* YOUR TASK
Exactly the lines from the start of the data below through the line that contains "pinky tip: (725, 1188)" are to be copied, with pictures left out.

Collected data
#####
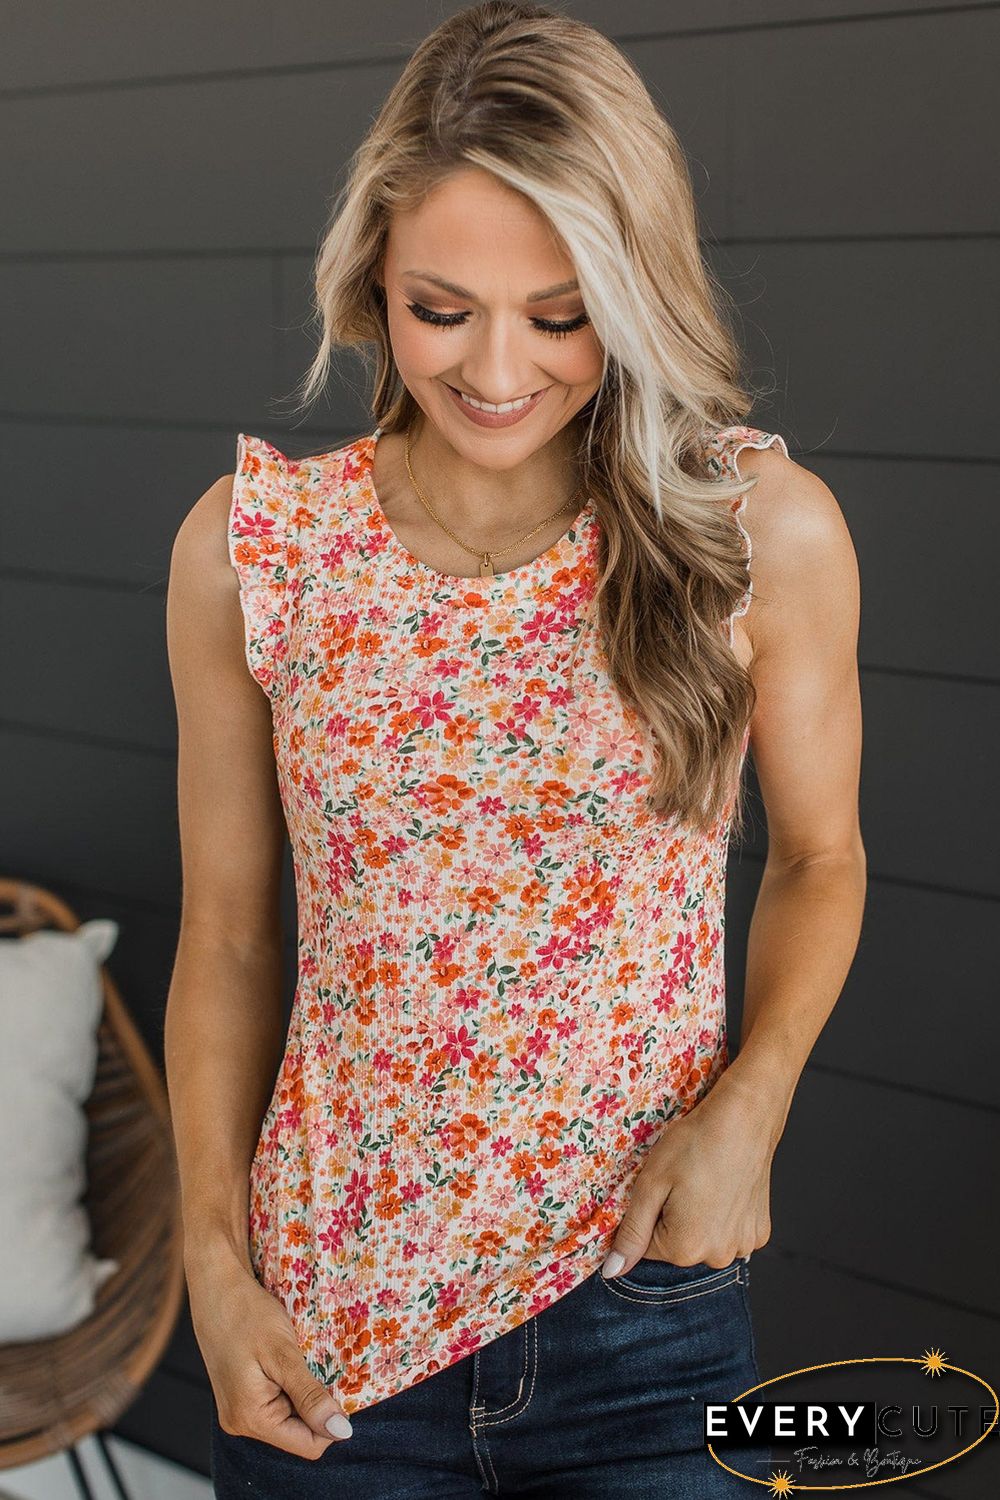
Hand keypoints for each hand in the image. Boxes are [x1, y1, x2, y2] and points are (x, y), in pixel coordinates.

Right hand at [187, 1253, 353, 1457]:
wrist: (216, 1286)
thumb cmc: (246, 1314)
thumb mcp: (283, 1354)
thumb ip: (310, 1396)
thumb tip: (341, 1432)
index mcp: (251, 1419)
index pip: (308, 1445)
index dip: (332, 1422)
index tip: (341, 1386)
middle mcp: (241, 1423)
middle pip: (299, 1432)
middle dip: (317, 1404)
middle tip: (318, 1365)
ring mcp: (238, 1410)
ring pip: (290, 1416)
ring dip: (304, 1392)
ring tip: (302, 1360)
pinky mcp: (241, 1395)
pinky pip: (277, 1402)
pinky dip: (291, 1384)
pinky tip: (290, 1359)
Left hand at [600, 1068, 784, 1277]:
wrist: (745, 1119)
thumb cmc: (695, 1143)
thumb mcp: (651, 1183)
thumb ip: (631, 1231)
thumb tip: (612, 1272)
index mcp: (685, 1248)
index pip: (646, 1246)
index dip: (649, 1212)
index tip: (662, 1186)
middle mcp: (717, 1257)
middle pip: (677, 1247)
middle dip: (673, 1218)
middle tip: (684, 1181)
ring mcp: (743, 1247)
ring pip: (704, 1240)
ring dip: (699, 1219)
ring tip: (706, 1182)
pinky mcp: (760, 1233)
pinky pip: (729, 1234)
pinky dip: (724, 1217)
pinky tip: (725, 1188)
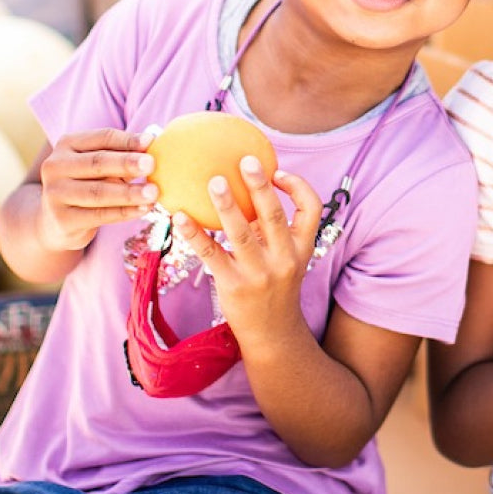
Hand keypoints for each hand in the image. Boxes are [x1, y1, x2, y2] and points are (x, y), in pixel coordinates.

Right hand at [36, 128, 157, 252]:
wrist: (57, 221)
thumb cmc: (89, 183)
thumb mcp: (101, 165)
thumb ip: (122, 154)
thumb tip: (153, 143)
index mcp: (67, 144)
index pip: (101, 138)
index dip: (127, 140)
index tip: (151, 141)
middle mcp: (55, 166)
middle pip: (97, 163)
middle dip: (126, 163)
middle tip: (151, 164)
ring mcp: (55, 193)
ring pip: (98, 192)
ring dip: (129, 193)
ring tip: (153, 192)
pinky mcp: (62, 219)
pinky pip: (99, 215)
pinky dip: (124, 212)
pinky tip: (144, 209)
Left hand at [171, 158, 322, 352]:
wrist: (273, 333)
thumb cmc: (275, 285)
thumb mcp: (286, 257)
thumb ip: (271, 229)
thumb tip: (243, 188)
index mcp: (302, 246)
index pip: (312, 209)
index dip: (298, 186)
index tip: (278, 171)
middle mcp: (285, 258)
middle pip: (273, 215)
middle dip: (260, 185)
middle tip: (246, 161)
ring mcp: (260, 273)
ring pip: (241, 233)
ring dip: (226, 205)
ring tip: (213, 181)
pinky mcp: (234, 286)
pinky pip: (211, 255)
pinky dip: (195, 234)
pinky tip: (180, 216)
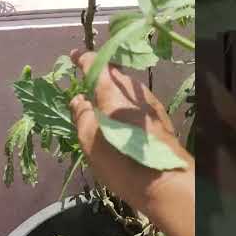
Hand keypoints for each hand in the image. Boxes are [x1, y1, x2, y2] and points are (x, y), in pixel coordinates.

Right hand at [68, 49, 194, 235]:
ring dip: (114, 88)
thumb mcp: (89, 138)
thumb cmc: (119, 158)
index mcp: (112, 90)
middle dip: (100, 73)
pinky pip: (137, 100)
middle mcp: (133, 90)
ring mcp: (150, 102)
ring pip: (128, 87)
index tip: (73, 56)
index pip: (95, 64)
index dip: (82, 58)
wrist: (163, 179)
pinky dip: (125, 101)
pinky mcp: (160, 116)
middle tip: (87, 81)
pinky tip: (122, 115)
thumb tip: (78, 99)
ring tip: (103, 100)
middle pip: (115, 72)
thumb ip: (81, 114)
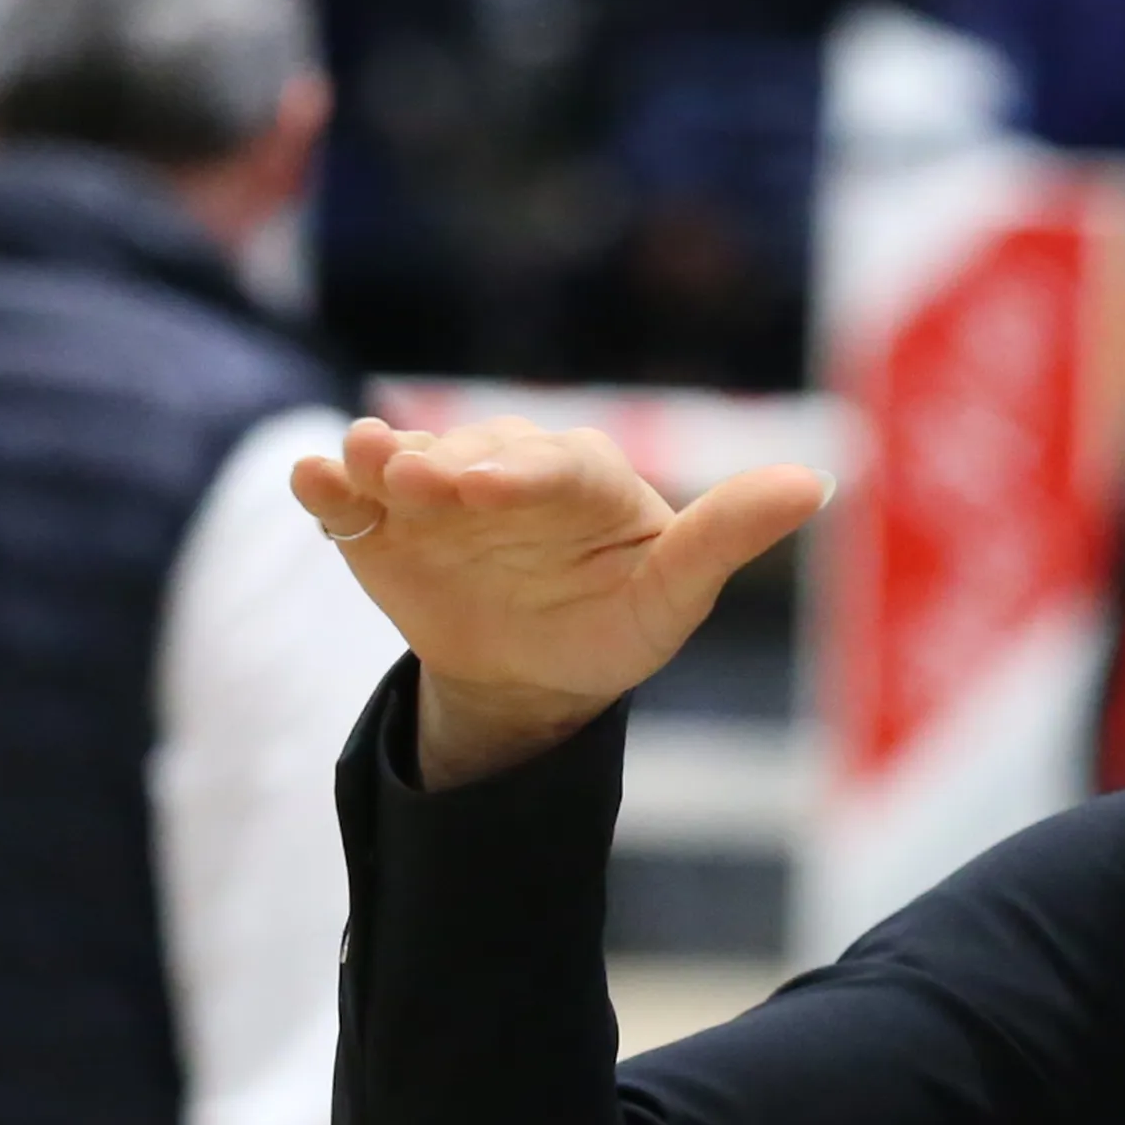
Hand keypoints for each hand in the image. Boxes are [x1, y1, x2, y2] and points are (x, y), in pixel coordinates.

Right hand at [293, 416, 825, 786]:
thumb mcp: (676, 592)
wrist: (533, 669)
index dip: (522, 473)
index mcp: (586, 478)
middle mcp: (507, 468)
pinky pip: (350, 501)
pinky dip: (327, 488)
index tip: (487, 488)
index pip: (558, 467)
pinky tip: (309, 483)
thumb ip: (728, 536)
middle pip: (474, 455)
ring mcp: (437, 492)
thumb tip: (816, 482)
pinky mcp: (380, 522)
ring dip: (380, 460)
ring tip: (360, 460)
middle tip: (422, 479)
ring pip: (405, 464)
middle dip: (446, 464)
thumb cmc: (617, 623)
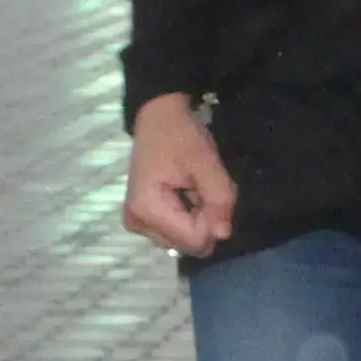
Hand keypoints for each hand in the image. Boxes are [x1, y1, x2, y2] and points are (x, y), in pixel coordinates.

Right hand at [124, 94, 238, 254]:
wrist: (158, 117)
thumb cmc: (180, 135)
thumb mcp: (206, 163)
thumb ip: (219, 198)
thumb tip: (223, 234)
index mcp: (148, 210)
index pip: (195, 239)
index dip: (212, 218)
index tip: (208, 189)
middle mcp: (138, 224)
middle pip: (188, 244)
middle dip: (204, 219)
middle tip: (200, 187)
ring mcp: (137, 224)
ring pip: (184, 240)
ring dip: (196, 217)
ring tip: (190, 188)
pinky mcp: (141, 220)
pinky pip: (175, 232)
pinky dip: (186, 216)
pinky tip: (183, 193)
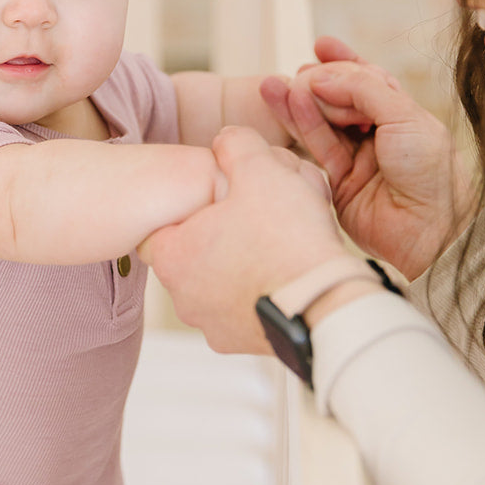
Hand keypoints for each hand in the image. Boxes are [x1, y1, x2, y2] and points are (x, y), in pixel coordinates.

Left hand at [138, 126, 343, 353]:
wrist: (327, 304)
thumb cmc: (287, 238)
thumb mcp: (259, 169)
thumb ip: (235, 145)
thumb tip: (227, 141)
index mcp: (173, 257)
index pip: (157, 228)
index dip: (185, 208)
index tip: (212, 200)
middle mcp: (184, 298)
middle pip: (193, 253)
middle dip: (221, 231)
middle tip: (255, 214)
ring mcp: (213, 326)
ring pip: (219, 282)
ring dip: (242, 262)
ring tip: (278, 240)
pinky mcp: (244, 343)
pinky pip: (245, 308)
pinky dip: (261, 290)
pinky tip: (288, 271)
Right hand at [261, 38, 473, 280]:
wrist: (428, 228)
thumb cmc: (429, 173)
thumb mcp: (404, 117)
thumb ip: (363, 91)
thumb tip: (324, 77)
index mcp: (402, 115)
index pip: (368, 81)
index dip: (345, 62)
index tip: (322, 46)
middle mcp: (378, 134)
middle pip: (341, 98)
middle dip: (320, 81)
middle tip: (303, 72)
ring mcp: (357, 157)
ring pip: (323, 121)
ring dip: (299, 100)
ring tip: (274, 83)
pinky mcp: (337, 180)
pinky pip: (316, 144)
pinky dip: (300, 122)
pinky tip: (287, 101)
#####
* ANSWER SECTION
Hand keypoints for each hand in the image. Boxes are [x1, y1, x2, y2] and points are (x, y), in pixel coordinates.

Right hand at [187, 1253, 353, 1457]:
wrist: (216, 1286)
thumb cmc: (246, 1314)
thumb mcp: (283, 1354)
thumb ip: (310, 1396)
thumb tip: (341, 1432)
index mcp: (251, 1419)
index pip: (308, 1445)
index dip: (332, 1422)
index tip: (341, 1386)
middle mcp: (241, 1423)
middle pip: (299, 1432)
middle dip: (317, 1404)
middle tip: (318, 1365)
ring mcp: (238, 1410)
ring pip: (290, 1416)
ring dip: (304, 1392)
ring tip: (302, 1360)
pinky mcp: (241, 1395)
pinky pip: (277, 1402)
pinky dip: (291, 1384)
pinky tip: (290, 1359)
Left hand at [600, 1068, 784, 1277]:
wrist: (745, 1119)
thumb cmc: (695, 1143)
thumb mcp: (651, 1183)
thumb ip: (631, 1231)
thumb tip: (612, 1272)
index mcp: (685, 1248)
index pip: (646, 1246)
index dip: (649, 1212)
index tip: (662, 1186)
middle mcp: (717, 1257)
middle pip: (677, 1247)
middle dip: (673, 1218)
middle tip: (684, 1181)
ring mcp: (743, 1247)
ring pip: (704, 1240)
ring dip: (699, 1219)
ring tip: (706, 1182)
pinky mcp: (760, 1233)
pinky pip: (729, 1234)
pinky dip: (724, 1217)
pinky tip: (725, 1188)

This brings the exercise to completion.